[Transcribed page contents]
----------------

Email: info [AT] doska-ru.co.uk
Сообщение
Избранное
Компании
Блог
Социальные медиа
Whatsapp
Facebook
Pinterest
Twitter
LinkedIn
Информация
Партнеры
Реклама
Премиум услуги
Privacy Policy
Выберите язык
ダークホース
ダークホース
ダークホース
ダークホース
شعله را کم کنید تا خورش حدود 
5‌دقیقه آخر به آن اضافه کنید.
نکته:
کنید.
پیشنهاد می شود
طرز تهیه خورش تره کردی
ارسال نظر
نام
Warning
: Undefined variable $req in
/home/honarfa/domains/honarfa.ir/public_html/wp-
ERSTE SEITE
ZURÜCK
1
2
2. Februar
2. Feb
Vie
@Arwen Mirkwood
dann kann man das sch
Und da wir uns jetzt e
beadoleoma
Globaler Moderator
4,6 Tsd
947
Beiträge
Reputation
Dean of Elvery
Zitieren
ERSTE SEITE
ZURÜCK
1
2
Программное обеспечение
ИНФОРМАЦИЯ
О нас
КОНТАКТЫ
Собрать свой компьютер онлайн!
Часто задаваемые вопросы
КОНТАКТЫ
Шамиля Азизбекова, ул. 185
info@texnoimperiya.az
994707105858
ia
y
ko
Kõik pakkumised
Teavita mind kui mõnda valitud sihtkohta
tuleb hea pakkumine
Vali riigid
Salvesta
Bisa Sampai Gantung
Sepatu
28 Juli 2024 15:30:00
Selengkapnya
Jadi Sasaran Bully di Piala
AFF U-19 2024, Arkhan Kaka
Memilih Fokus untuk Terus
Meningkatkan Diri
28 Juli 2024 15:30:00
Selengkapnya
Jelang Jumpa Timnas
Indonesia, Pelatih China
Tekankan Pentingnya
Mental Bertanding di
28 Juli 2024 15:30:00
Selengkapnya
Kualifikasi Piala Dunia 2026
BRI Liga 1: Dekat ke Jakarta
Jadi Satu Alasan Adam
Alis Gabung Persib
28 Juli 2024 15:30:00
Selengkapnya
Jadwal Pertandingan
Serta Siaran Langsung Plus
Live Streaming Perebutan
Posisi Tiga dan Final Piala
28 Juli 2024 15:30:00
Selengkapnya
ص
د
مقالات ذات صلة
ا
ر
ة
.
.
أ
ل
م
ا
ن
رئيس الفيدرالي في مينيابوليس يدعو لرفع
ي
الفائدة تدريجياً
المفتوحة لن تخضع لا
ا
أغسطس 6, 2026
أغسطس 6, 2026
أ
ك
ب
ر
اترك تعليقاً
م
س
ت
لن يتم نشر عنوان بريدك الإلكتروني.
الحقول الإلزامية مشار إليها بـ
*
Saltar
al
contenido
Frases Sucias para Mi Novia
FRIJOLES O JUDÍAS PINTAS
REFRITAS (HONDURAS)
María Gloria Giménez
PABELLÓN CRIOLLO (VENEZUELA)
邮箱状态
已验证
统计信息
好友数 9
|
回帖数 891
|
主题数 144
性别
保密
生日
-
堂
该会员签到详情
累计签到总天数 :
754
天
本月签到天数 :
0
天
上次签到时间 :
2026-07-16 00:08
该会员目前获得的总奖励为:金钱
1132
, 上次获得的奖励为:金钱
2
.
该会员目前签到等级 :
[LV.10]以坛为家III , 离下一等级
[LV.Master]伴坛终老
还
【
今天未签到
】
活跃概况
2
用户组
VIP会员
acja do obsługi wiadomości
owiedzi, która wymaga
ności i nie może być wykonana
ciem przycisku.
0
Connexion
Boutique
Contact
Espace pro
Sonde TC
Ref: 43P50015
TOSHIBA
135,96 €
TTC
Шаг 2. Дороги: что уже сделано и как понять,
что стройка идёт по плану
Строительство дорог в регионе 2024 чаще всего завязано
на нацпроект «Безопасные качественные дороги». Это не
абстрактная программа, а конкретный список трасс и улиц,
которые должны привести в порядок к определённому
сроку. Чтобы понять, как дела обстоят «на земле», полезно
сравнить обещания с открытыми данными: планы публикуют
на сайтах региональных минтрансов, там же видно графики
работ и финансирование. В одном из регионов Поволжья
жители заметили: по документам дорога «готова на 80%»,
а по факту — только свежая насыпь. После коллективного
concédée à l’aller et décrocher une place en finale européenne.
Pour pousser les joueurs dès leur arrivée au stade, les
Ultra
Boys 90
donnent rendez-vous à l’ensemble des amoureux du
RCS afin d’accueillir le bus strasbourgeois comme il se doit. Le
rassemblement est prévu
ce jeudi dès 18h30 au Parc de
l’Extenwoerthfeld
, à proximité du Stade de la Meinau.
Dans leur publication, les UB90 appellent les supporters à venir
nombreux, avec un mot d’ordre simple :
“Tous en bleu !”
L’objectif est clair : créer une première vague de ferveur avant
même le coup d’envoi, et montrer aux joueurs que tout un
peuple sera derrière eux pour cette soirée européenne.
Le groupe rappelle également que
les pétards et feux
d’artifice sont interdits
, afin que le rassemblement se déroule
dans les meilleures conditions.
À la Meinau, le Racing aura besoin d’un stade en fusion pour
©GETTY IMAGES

----------------

Reproduce every line of the material above word for word, keeping each line in its original order.

__EXERCISE ANSWER__.
Email: info [AT] doska-ru.co.uk
Сообщение
Избранное
Компании
Блог
Социальные медиа
Whatsapp
Facebook
Pinterest
Twitter
LinkedIn
Информация
Партнеры
Реклама
Премиум услуги
Privacy Policy
Выберите язык
ダークホース
ダークホース
ダークホース
ダークホース
شعله را کم کنید تا خورش حدود 
5‌دقیقه آخر به آن اضافه کنید.
نکته:
کنید.
پیشنهاد می شود
طرز تهیه خورش تره کردی
ارسال نظر
نام
Warning
: Undefined variable $req in
/home/honarfa/domains/honarfa.ir/public_html/wp-
ERSTE SEITE
ZURÜCK
1
2
2. Februar
2. Feb
Vie
@Arwen Mirkwood
dann kann man das sch
Und da wir uns jetzt e
beadoleoma
Globaler Moderator
4,6 Tsd
947
Beiträge
Reputation
Dean of Elvery
Zitieren
ERSTE SEITE
ZURÜCK
1
2
Программное обеспечение
ИНФОРМАЦИЯ
О нас
КОНТАКТЫ
Собрать свой компьютер онлайн!
Часто задаваемые вопросы
КОНТАКТЫ
Шамиля Азизбекова, ул. 185
info@texnoimperiya.az
994707105858
ia
y
ko
Kõik pakkumised
Teavita mind kui mõnda valitud sihtkohta
tuleb hea pakkumine
Vali riigid
Salvesta
Bisa Sampai Gantung
Sepatu
28 Juli 2024 15:30:00
Selengkapnya
Jadi Sasaran Bully di Piala
AFF U-19 2024, Arkhan Kaka
Memilih Fokus untuk Terus
Meningkatkan Diri
28 Juli 2024 15:30:00
Selengkapnya
Jelang Jumpa Timnas
Indonesia, Pelatih China
Tekankan Pentingnya
Mental Bertanding di
28 Juli 2024 15:30:00
Selengkapnya
Kualifikasi Piala Dunia 2026
BRI Liga 1: Dekat ke Jakarta
Jadi Satu Alasan Adam
Alis Gabung Persib
28 Juli 2024 15:30:00
Selengkapnya
Jadwal Pertandingan
Serta Siaran Langsung Plus
Live Streaming Perebutan
Posisi Tiga dan Final Piala
28 Juli 2024 15:30:00
Selengkapnya
ص
د
مقالات ذات صلة
ا
ر
ة
.
.
أ
ل
م
ا
ن
رئيس الفيدرالي في مينيابوليس يدعو لرفع
ي
الفائدة تدريجياً
المفتوحة لن تخضع لا
ا
أغسطس 6, 2026
أغسطس 6, 2026
أ
ك
ب
ر
اترك تعليقاً
م
س
ت
لن يتم نشر عنوان بريدك الإلكتروني.
الحقول الإلزامية مشار إليها بـ
*
Saltar
al
contenido
Frases Sucias para Mi Novia
FRIJOLES O JUDÍAS PINTAS
REFRITAS (HONDURAS)
María Gloria Giménez
PABELLÓN CRIOLLO (VENEZUELA)
邮箱状态
已验证
统计信息
好友数 9
|
回帖数 891
|
主题数 144
性别
保密
生日
-
堂
该会员签到详情
累计签到总天数 :
754
天
本月签到天数 :
0
天
上次签到时间 :
2026-07-16 00:08
该会员目前获得的总奖励为:金钱
1132
, 上次获得的奖励为:金钱
2
.
该会员目前签到等级 :
[LV.10]以坛为家III , 离下一等级
[LV.Master]伴坛终老
还
【
今天未签到
】
活跃概况
2
用户组
VIP会员
acja do obsługi wiadomości
owiedzi, która wymaga
ności i nie może być wykonana
ciem przycisku.
0
Connexion
Boutique
Contact
Espace pro
Sonde TC
Ref: 43P50015
TOSHIBA
135,96 €
TTC
Шаг 2. Дороги: что уже сделано и как понять,
что стройка идёт по плану
Строительство дорог в регионе 2024 чаще всего завязано
на нацпроект «Безопасные качественные дороги». Это не
абстрактная программа, а конкретный список трасс и улиц,
которые должны привести в порядок к определённому
сроку. Чтобы понять, как дела обстоят «на земле», полезно
сравнить обещания с открытыми данными: планы публикуют
на сайтах региональных минтрансов, там же видно графики
работ и финансирование. В одном из регионов Поволжья
жители заметили: по документам дорога «готова на 80%»,
а по факту — только свежая насыпь. После коллективного
concédée à l’aller et décrocher une place en finale européenne.
Pour pousser les joueurs dès leur arrivée au stade, les
Ultra
Boys 90
donnent rendez-vous à l’ensemble des amoureux du
RCS afin d’accueillir le bus strasbourgeois comme il se doit. Le
rassemblement est prévu
ce jeudi dès 18h30 au Parc de
l’Extenwoerthfeld
, à proximité du Stade de la Meinau.
Dans leur publication, les UB90 appellent les supporters à venir
nombreux, avec un mot d’ordre simple :
“Tous en bleu !”
L’objectif est clair : créer une première vague de ferveur avant
même le coup d’envoi, et montrer aux joueurs que tout un
peuple sera derrière eux pour cette soirée européenne.
Le groupe rappelle également que
les pétards et feux
d’artifice sont interdits
, afin que le rassemblement se déroule
dans les meilleures conditions.
À la Meinau, le Racing aura besoin d’un stade en fusion pour
©GETTY IMAGES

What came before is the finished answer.